If you check out her FAQ page from the same site it actually answers most of your questions, see below
"I thought this diet was attempting to reverse engineer a cat's natural prey. There are no Vitamin E or salmon oil capsules in a mouse, so what's the deal?
Darn it, you got me.
Seriously, you're correct that this diet is an attempt to create a mouse. But because there are usually limits to what we have to work with to accomplish that, we have to find ingredients and supplements to make up for nutrients that are lost by virtue of the fact that we're not serving fresh, whole prey and are instead buying meat, processing it (i.e., cutting it up, exposing a good deal of its surface area to air), and--for the sake of convenience and sanity--storing it. And in storing or freezing anything, you're going to lose some nutrients.
Remember too that even if you're buying a whole chicken carcass, you're still not serving a truly WHOLE carcass. The brains and eyes of a cat's prey, for example, supply a perfectly balanced ratio of Essential Fatty Acids
. Because most people aren't going be serving brains and eyes (unless you've stumbled onto an awfully resourceful and accommodating butcher), we need to do the best we can to make up for it and, hence, the salmon oil.
The Vitamin E is there to slow down oxidation of the meat which inevitably occurs once it's cut up or ground. Psyllium supplies soluble and insoluble fiber, such as might be found partly digested and in small amounts in the stomach of a cat's prey, without adding carbohydrates. Extra Taurine is there to make up for what may get lost as a result of prolonged storage or freezing of muscle or organ meat. The Winn Feline Foundation conducted an important study of raw rabbit diets for cats and learned that despite the high levels of Taurine in rabbit meat, cats fed this diet suffered from serious Taurine deficiencies. The study posited that it was possible that the bacteria in the carcass of ground rabbits or in the intestines of the cat broke down some of the Taurine.

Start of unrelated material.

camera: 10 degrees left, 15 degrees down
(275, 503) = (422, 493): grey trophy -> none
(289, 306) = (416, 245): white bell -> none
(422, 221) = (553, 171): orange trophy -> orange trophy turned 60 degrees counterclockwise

Whatever the reason, because Taurine is such a critical amino acid for cats--both for their digestion as well as their heart function--adding extra to a cat's raw diet is very wise.
Taurine is absolutely essential when it comes to steering clear of heart muscle failure in cats (dilated cardiomyopathy), and is also important in preventing feline central retinal degeneration which can cause blindness in cats.

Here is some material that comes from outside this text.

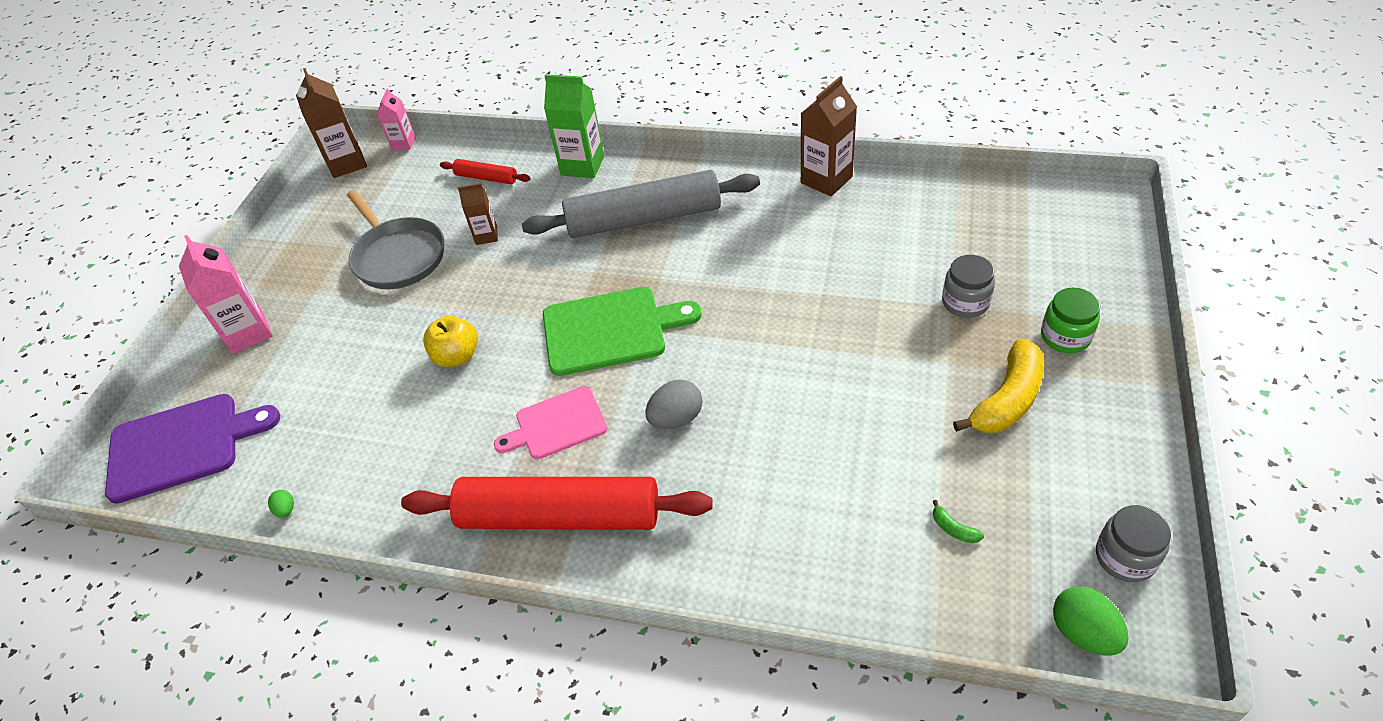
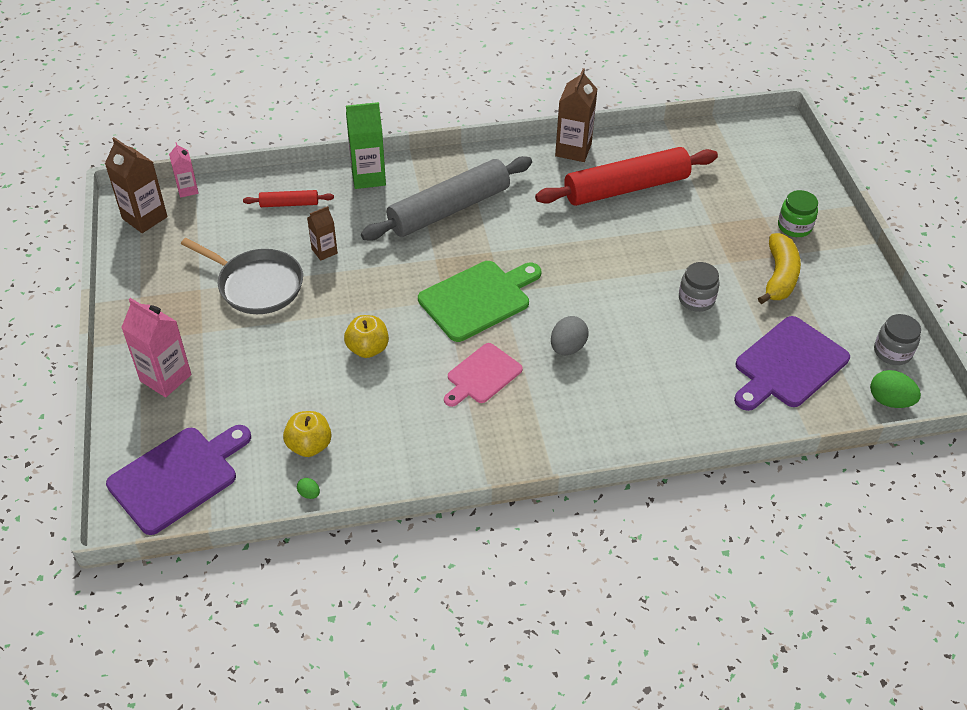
camera: 30 degrees left, 0 degrees up
(325, 452) = (309, 445): none -> yellow apple
(560, 515) = (526, 434): red rolling pin -> red rolling pin (626, 188)
(953, 529) = (788, 365): green banana -> purple cutting board
(965, 302) = (720, 219): grey jar -> grey jar (696, 299)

Finally, commercially raised meats are simply not as high in many of the nutrients of free-range, naturally-raised animals that are fed a truly species-appropriate diet.
Similarly, egg yolks are added to the recipe that I use because they supply such a truly "perfect protein" and are a very nice polish to the diet, particularly if that diet is prepared using something other than perfectly fresh, species-appropriate-fed meat.
Obviously, feeding live mice, other rodents, or small birds that came from their natural environment is by far the best food for our carnivores. Since most of us aren't going to feed live, fresh prey, we are left in our kitchens to reverse engineer what they would get in that environment."
faqs - cat nutrition
The only thing not addressed is the b vitamins. But from what I understand from HUMAN nutrition (so take it with a grain of salt) You cannot overdose on B vitamins because they are water soluble and are also somewhat delicate. So it is basically insurance in case the grinding mixing freezing etc destroys alot of them. Look at most energy drinks for people and they have like 1000% percent your daily intake requirement for B vitamins in them because they are energizing.
I make some ground for my cats with this recipe and I don't use the multiglandular I add my own kidney and I stopped adding psyllium with no issues.